Ryan Kuo (SMACT ’14)’s The Pointer, a solo exhibition at bitforms gallery in New York City, focuses on the construct of whiteness and its involvement in technological aesthetics and productivity. The Pointer will be on view until July 22.

For this exhibition Kuo developed three new software works: The Pointer, File: A Primer, and OK. The Pointer is the illogical figure of whiteness, which American philosopher George Yancy describes as a “structural, ideological, embodied, epistemological and phenomenological mode of being.” Because its ascendancy is predicated on such notions as universality, neutrality, and purity, whiteness must isolate and obliterate barriers to its ideals while disavowing its own position. This also informs how software interfaces have come to be understood and used.

These interrelated works consider whiteness as an unremitting affective failure that erases bodies, including its own, in its search for a neutral point of origin. Rather than prescribe an answer, Kuo aims to materialize whiteness by redirecting its failure into recursive sequences, systems, and spaces.

File: A Primer is a kiosk animation created using Keynote’s built-in tools for automating digital presentations. In an austere looping sequence, boxes unfold from boxes as text annotations sift through the racialized messaging of white surfaces drawn against black. Taking inspiration from instructional manuals and online webinars, File: A Primer is a new manifestation of Kuo’s online work File, which documents processes by which the contemporary artist-worker is defined and redefined by abstract forces such as the user and the market.

OK. is a macOS application inspired by System Preferences and named for the “OK” button, ubiquitous in operating systems, that we click to repeatedly affirm our intent and deny interruptions to our usage. The application revolves around an interactive database of terms that outline a continuum between white innocence and white supremacy. While the user navigates these terms, popup windows materialize a body shifting to align with its thought patterns. On the occasion of its premiere at bitforms, a limited edition of software boxes containing the program and an accompanying cheat sheet will be available through the gallery. The software box and printed insert extrude the theme of ideological thinness into physical space, while the application’s egg icon refers to insulation, fragility, and the default Twitter avatar that once hid the collective identity of the world’s trolls.

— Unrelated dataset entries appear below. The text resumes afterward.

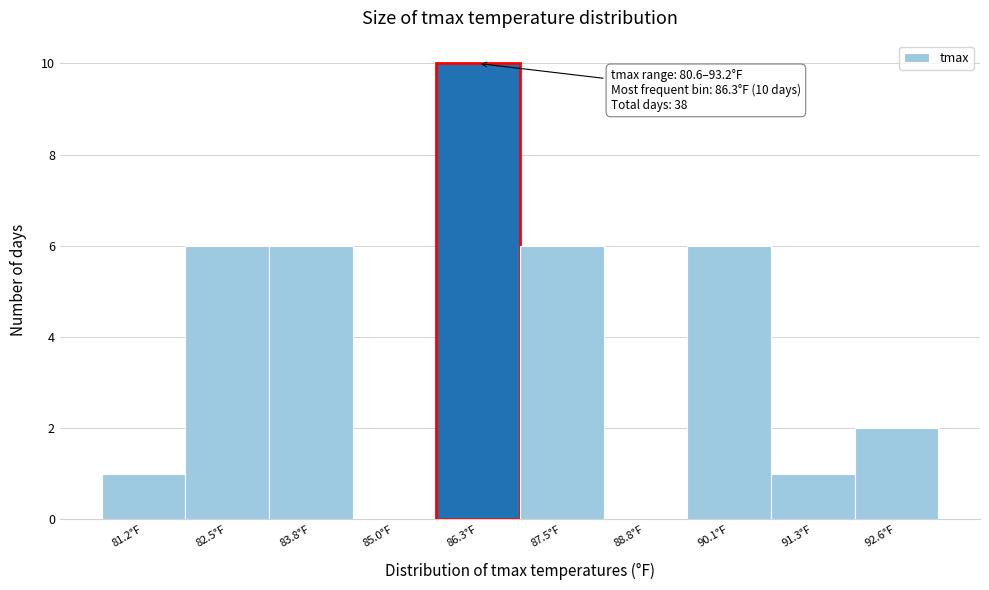

Which range on the x-axis has the tallest bar?

85.64 to 86.90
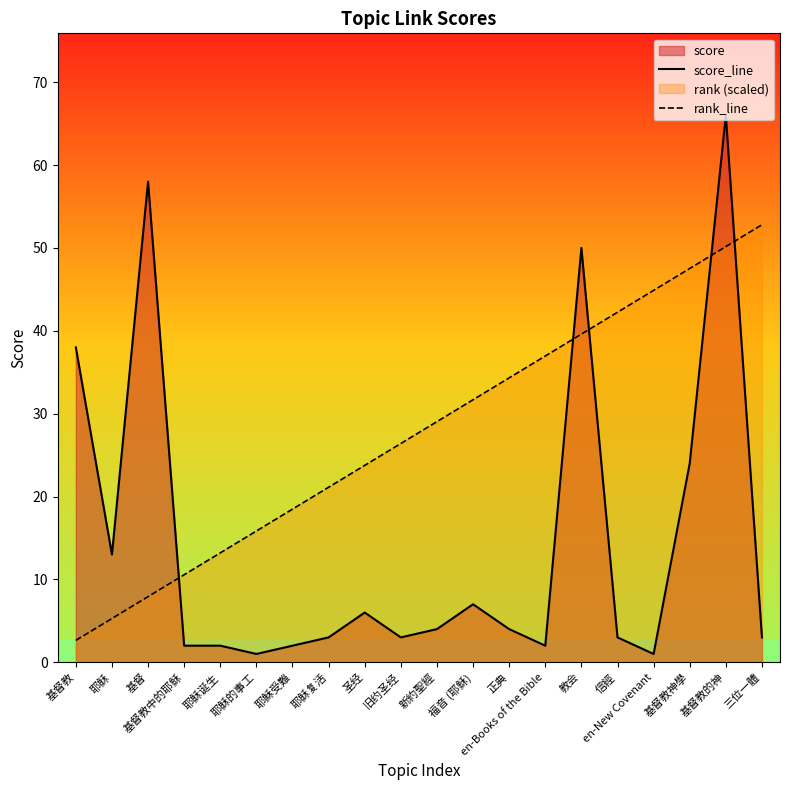

Reading left to right, extract all data points from this chart.

score_line: 38.0	13.0	58.0	2.0	2.0	1.0	2.0	3.0	6.0	3.0	4.0	7.0	4.0	2.0	50.0	3.0	1.0	24.0	66.0	3.0
rank_line: 2.6	5.3	7.9	10.6	13.2	15.8	18.5	21.1	23.8	26.4	29.0	31.7	34.3	37.0	39.6	42.2	44.9	47.5	50.2	52.8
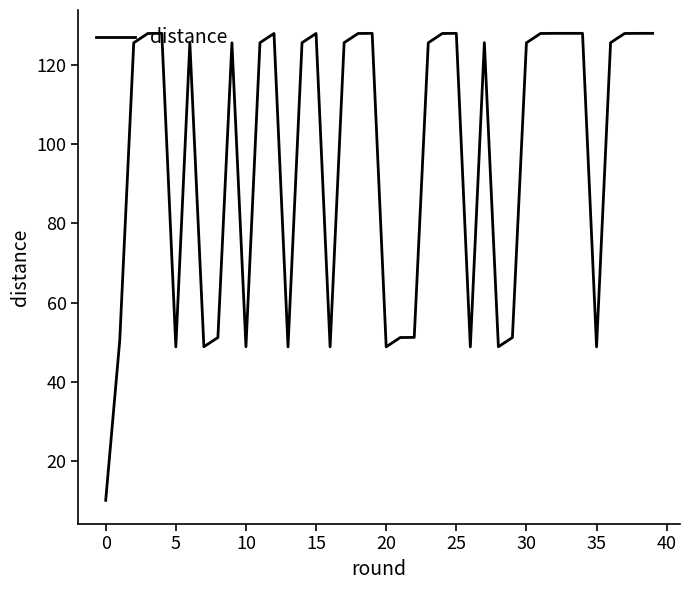

What is the minimum value shown in the chart?

10.0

I Don’t See It, a site-specific work continuously generated by a video-game engine, is displayed on the presentation monitor in the Director’s office. It houses a digital re-creation of the bitforms office in which multiple virtual cameras scan and roam the environment, interrupting and intensifying one another. The computer not only activates this self-surveilling network of eyes, but also includes the physical observer on the couch, whose viewing position is echoed on the television, and on the television in the television, tunneling ever inward and outward. The work’s endless seeking of a better view simulates the movements of the Pointer, who resembles a dog chasing its own tail.

These are not acts of resistance so much as renderings of the elaborate contortions needed to assimilate into whiteness. As such, they might be taken as an admission of the artist’s complicity.